Description of the task:
Scan the entries below. Report each line where the string "they" occurs.

Dataset records:
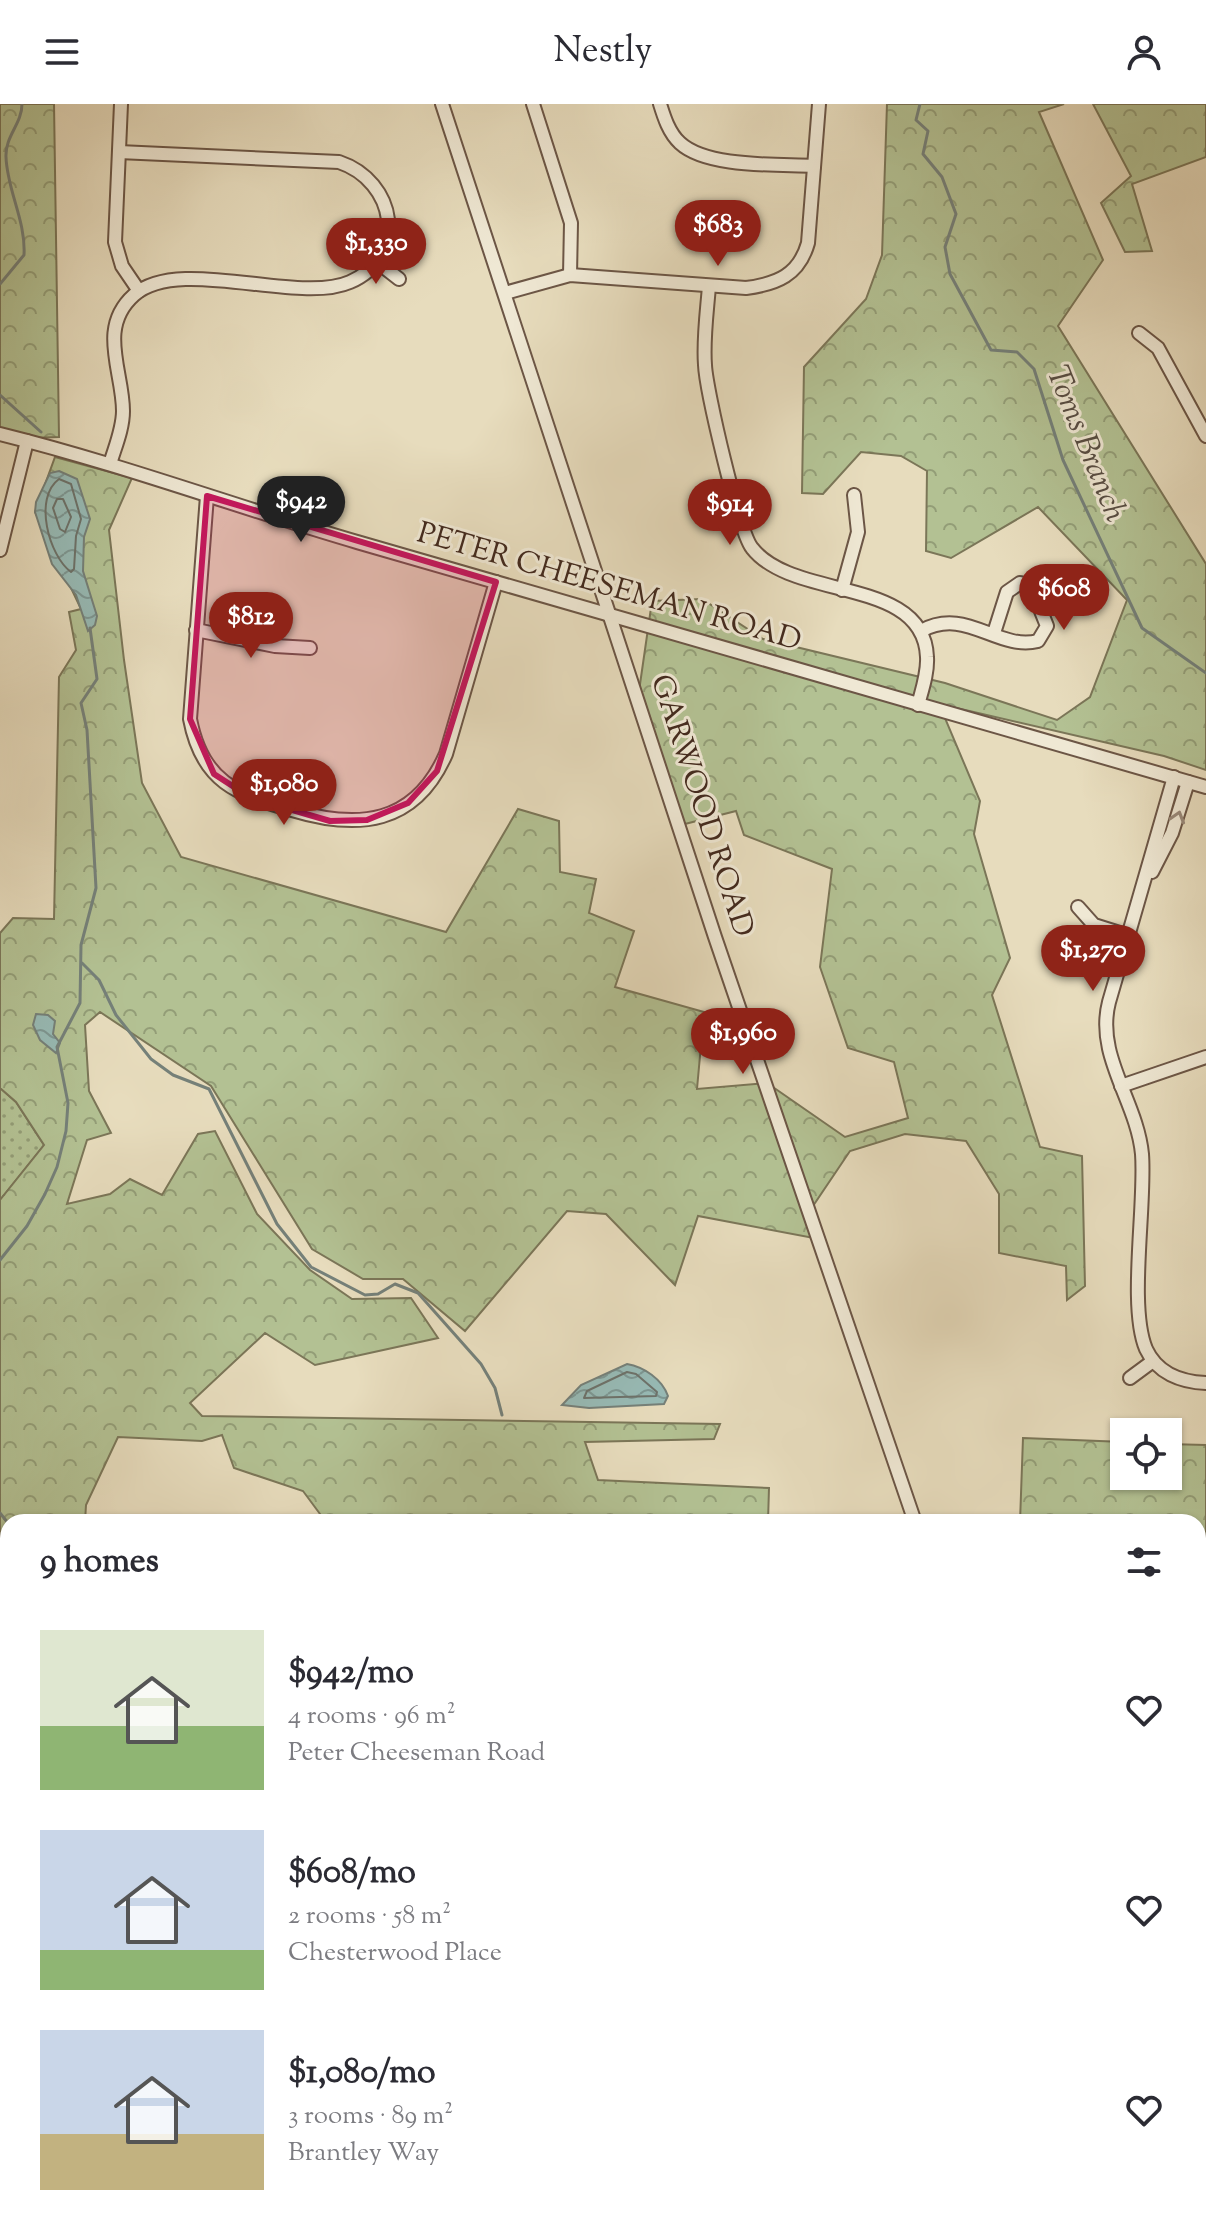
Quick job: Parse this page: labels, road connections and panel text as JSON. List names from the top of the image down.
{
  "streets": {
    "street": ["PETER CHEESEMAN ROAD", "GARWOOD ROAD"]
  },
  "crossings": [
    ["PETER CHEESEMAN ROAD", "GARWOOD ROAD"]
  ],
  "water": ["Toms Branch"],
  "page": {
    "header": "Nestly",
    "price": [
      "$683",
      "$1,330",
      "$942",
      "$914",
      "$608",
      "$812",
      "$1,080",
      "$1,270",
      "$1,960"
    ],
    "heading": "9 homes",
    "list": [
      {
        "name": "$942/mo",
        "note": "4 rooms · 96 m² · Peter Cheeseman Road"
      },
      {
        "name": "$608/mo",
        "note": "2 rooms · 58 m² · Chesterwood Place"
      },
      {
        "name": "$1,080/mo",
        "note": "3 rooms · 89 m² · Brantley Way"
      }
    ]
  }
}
...
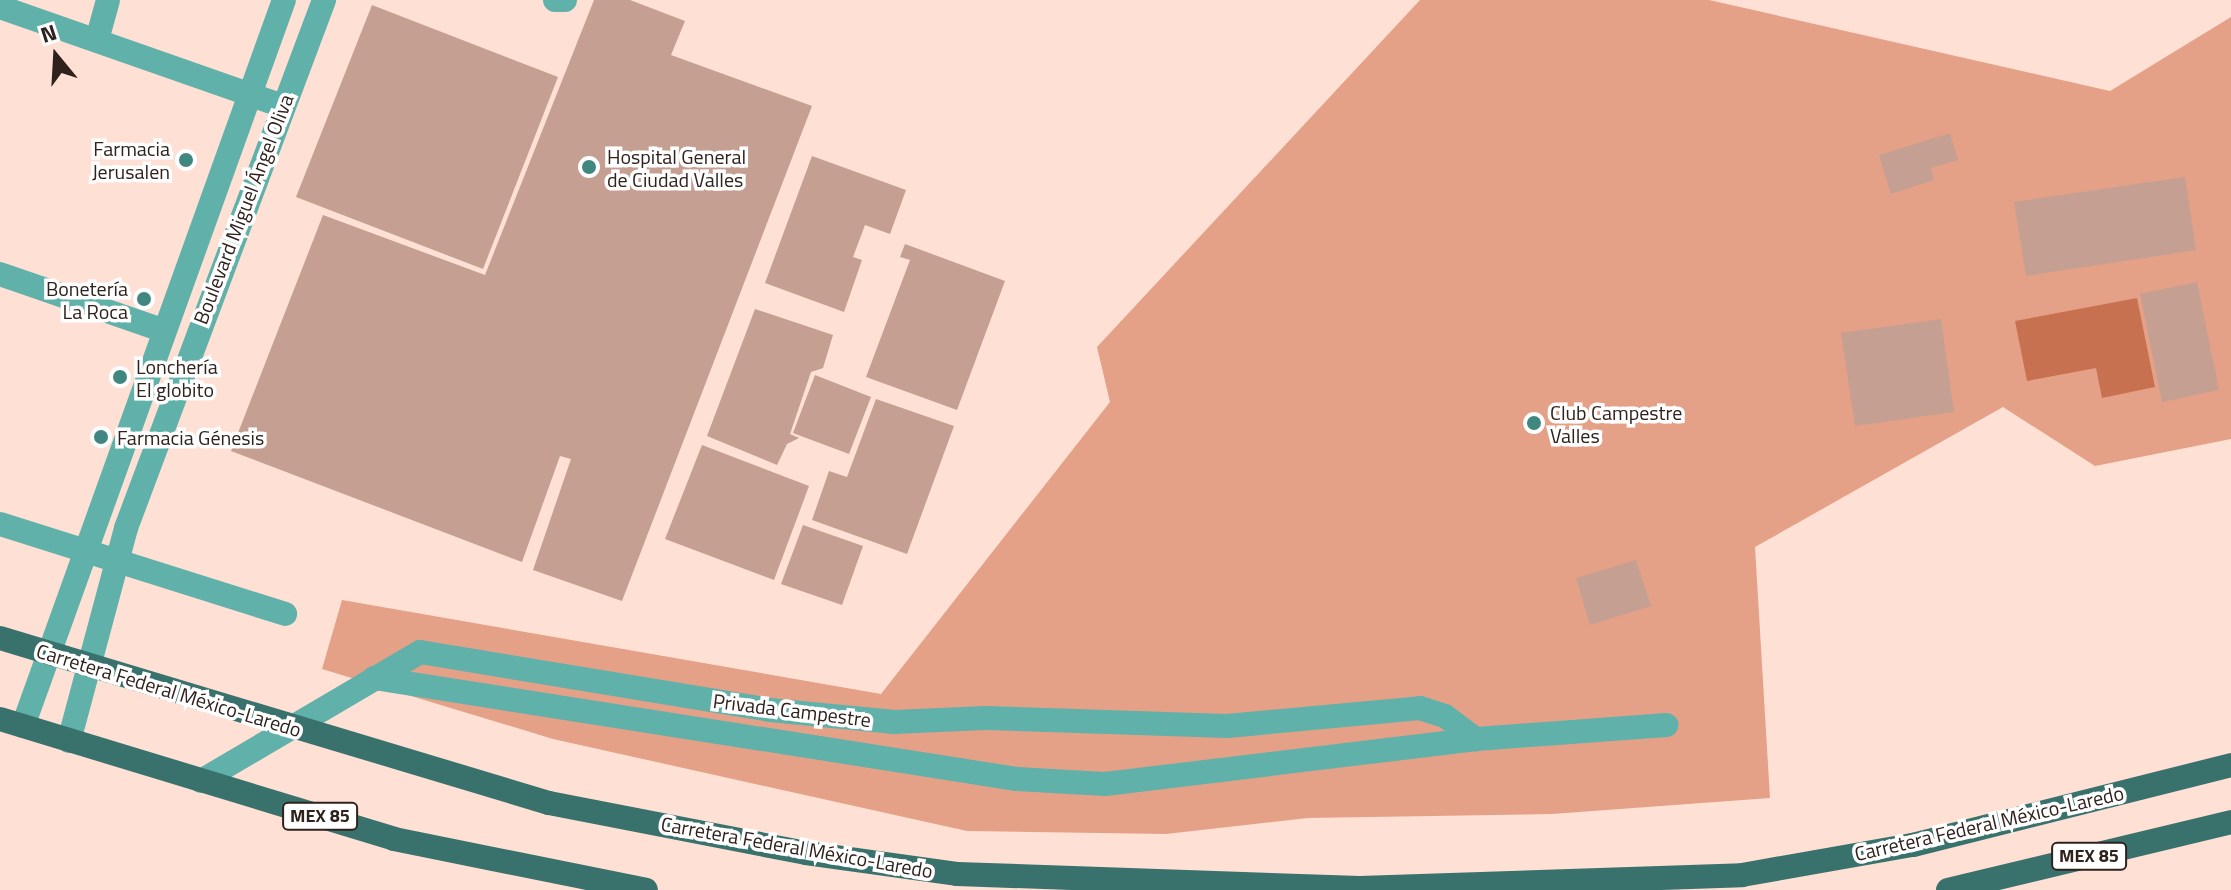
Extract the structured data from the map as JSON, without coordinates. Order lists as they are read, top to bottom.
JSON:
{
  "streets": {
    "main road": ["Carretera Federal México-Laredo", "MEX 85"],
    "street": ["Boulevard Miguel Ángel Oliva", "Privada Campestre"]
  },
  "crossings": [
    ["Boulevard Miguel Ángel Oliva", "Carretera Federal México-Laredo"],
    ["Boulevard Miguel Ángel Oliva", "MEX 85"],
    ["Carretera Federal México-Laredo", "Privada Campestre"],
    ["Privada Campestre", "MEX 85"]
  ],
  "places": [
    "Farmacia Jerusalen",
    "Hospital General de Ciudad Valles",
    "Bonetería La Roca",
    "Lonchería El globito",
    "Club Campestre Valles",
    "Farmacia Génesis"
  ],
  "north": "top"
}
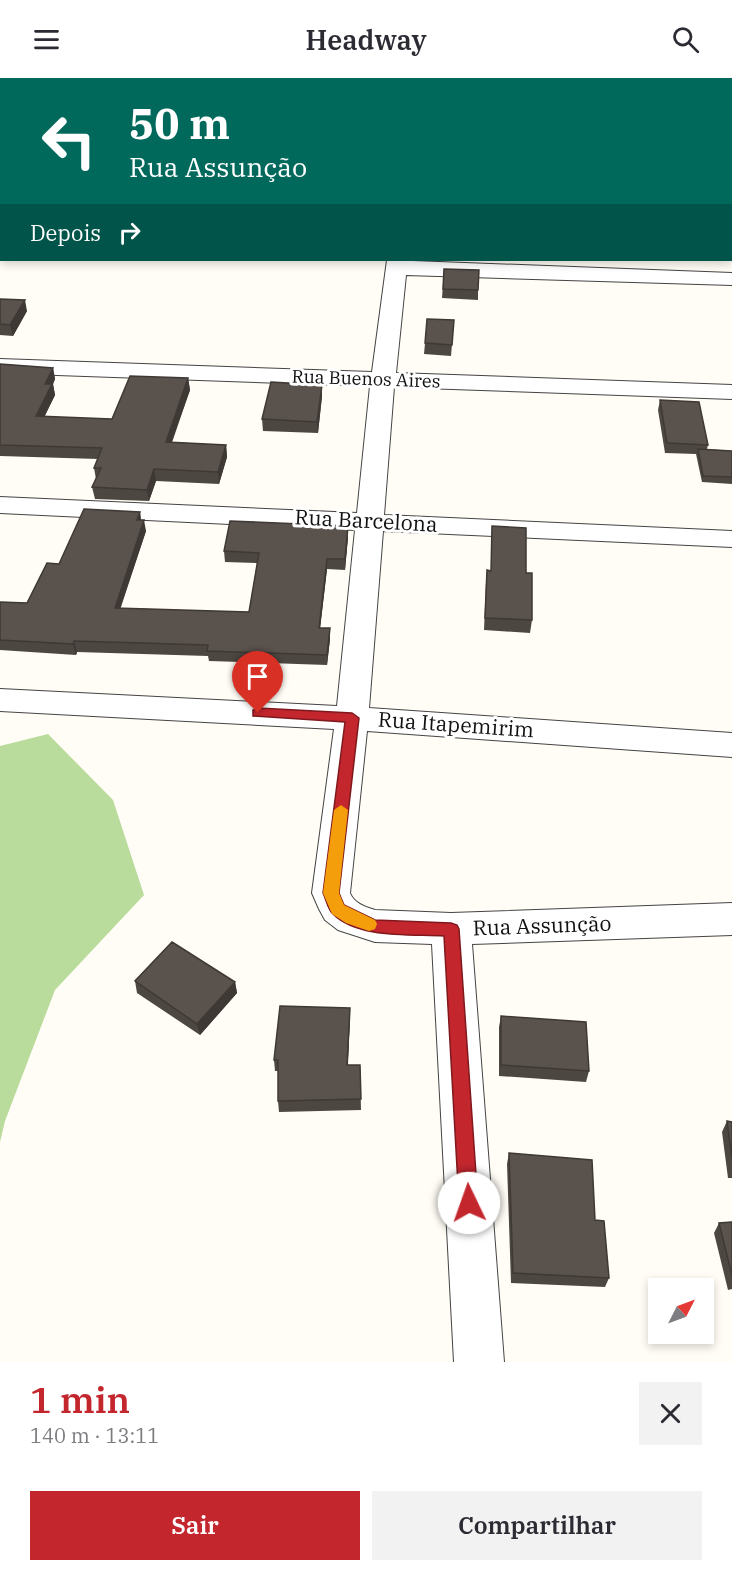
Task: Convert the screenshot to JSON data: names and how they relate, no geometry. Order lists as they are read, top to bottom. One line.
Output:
==
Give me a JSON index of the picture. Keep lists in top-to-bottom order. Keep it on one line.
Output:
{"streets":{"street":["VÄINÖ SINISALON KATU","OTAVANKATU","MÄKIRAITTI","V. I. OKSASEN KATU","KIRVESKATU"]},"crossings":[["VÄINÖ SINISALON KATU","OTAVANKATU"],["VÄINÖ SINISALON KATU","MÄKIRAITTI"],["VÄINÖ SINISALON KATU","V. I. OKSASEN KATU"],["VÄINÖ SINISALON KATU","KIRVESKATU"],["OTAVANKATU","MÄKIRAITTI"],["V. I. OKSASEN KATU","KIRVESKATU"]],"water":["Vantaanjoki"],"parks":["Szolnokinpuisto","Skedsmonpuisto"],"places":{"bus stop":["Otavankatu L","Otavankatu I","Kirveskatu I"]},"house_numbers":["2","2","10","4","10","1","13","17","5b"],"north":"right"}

Your response:
Extract the structured data from the map as JSON, without coordinates. Order lists as they are read, top to bottom.
Task: Convert the screenshot to JSON data: names and how they relate, no geometry. Order lists as they are read, top to bottom. One line.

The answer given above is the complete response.